L’avocat de M. [X] [B] ne soulève aucun moyen.
***
Il convient de statuer en une seule et même décision sur ces deux saisines.
MOTIFS DE LA DÉCISION
I – Sur la régularité de la décision de placement en rétention
Sur le moyen tiré du caractère injustifié du placement
En application de l’article 551-2 du CESEDA, la décision de placement en rétention administrative doit être écrite et motivée.
En l’espèce, l’intéressé ne dispose d’aucun titre de séjour valable, le récépissé de sa demande d’asile en Allemagne ayant expiré en mars 2025, sans qu’une réponse ait été apportée à sa demande.
Il convient en conséquence d’écarter ce moyen.
Sur l’erreur manifeste d’appréciation des garanties de représentation
Aux termes des article L.612-2 et L.612-3 du CESEDA, il existe un risque que l’étranger se soustraie à la décision portant obligation de quitter le territoire français dont il fait l’objet, lorsque notamment il ne présente pas de garanties de représentation suffisantes, notamment parce qu’il ne peut présenter des documents d’identité ou de voyage en cours de validité, qu’il a refusé de communiquer les renseignements permettant d’établir son identité ou sa situation au regard du droit de circulation et de séjour ou a communiqué des renseignements inexacts, qu’il a refusé de se soumettre aux opérations de relevé d’empreintes digitales ou de prise de photographie prévues au 3° de l’article L. 142-1, qu’il ne justifie pas d’une résidence effective et permanente dans un local affecté à son habitation principale ou qu’il s’est précédemment soustrait aux obligations prévues aux articles L. 721-6 à L. 721-8, L. 731-1, L. 731-3, L. 733-1 à L. 733-4, L. 733-6, L. 743-13 à L. 743-15 et L. 751-5.

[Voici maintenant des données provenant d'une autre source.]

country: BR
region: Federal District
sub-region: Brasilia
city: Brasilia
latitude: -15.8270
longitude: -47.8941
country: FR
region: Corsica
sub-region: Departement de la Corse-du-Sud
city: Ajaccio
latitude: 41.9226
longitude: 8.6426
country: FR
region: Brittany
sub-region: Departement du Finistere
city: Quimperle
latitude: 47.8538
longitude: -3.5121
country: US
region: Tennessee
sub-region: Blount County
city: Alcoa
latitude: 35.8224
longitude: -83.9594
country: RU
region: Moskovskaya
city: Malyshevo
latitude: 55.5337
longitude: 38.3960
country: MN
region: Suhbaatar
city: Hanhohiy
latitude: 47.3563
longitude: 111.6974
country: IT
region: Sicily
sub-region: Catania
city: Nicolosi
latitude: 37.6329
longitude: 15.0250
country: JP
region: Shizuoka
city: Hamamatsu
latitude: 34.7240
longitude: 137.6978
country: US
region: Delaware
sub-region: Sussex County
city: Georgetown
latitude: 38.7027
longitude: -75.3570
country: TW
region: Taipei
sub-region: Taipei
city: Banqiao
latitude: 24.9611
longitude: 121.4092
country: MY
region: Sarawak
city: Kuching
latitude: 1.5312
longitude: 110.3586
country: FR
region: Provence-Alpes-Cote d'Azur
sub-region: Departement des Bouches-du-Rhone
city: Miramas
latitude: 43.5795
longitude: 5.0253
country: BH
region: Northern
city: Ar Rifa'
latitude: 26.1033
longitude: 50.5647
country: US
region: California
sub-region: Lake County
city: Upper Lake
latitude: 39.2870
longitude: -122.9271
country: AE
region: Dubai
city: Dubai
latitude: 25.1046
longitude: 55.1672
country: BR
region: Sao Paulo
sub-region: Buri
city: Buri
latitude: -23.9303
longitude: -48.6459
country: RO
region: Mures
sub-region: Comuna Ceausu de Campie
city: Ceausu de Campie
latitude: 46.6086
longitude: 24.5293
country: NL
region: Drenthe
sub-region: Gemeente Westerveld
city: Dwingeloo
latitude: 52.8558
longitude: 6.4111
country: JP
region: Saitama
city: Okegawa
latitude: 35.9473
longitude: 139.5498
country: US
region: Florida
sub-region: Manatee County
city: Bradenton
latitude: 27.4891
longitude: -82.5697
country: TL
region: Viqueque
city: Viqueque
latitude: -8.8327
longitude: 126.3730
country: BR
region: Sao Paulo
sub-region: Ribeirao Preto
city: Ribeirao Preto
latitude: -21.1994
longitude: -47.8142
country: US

Aux termes de l’article L. 741-1 du CESEDA nouveau, l’autorité administrative peut placer en rétention, pour une durée de quatre jours, l’étranger qui se trouve dans l’un des cas prévus à l’article L. 731-1 lorsqu’il ne présente pas de garanties de représentation effectives propres à prévenir un risque de soustraction à l’exécution de la décision d’éloignement et qu’aucune autre mesure n’apparaît suffisante à garantir efficacement l’exécution effective de cette décision.
Le risque mentionné au premier alinéa est apprécié selon les mêmes critères que ceux prévus à l’article L. 612-3 ou au regard de la menace pour l’ordre public que l’étranger représente.
Aux termes de l’article L. 731-1 du CESEDA, l’autorité administrative peut assigner à résidence l’étranger qui ne peut quitter immédiatement le territoire français mais dont l’éloignement demeure une perspective raisonnable, dans les cas suivants :
1° L’étranger fait l’objet d’une décision portant obligation de quitter le territoire français, prise moins d’un an auparavant, pour laquelle le délai de départ volontaire est expiré ou n’a pas été accordé ;
2° L’étranger doit être éloigné en exécution d’une interdiction de retour sur le territoire français prise en application des articles L. 612-6, L. 612-7 et L. 612-8 ;
3° L’étranger doit être éloigné pour la mise en œuvre d’une décision prise par un autre État, en application de l’article L. 615-1 ;
4° L’étranger doit être remis aux autorités d’un autre Etat en application de l’article L. 621-1 ;
5° L’étranger doit être éloigné en exécution d’une interdiction de circulation sur le territoire français prise en application de l’article L. 622-1 ;
6° L’étranger fait l’objet d’une décision d’expulsion ;
7° L’étranger doit être éloigné en exécution d’une peine d’interdiction judiciaire du territoire prononcée en application du deuxième alinéa de l’article 131-30 du code pénal ;
8° L’étranger doit être éloigné en exécution d’une interdiction administrative du territoire français.
L’étranger qui, ayant été assigné à résidence en application du présent article, ou placé en rétention administrative en application des articles L. 741-1 ou L. 741-2, n’a pas déféré à la décision dont il fait l’objet ou, y ayant déféré, est revenu en France alors que cette décision est toujours exécutoire, peut être assigné à résidence sur le fondement du présent article.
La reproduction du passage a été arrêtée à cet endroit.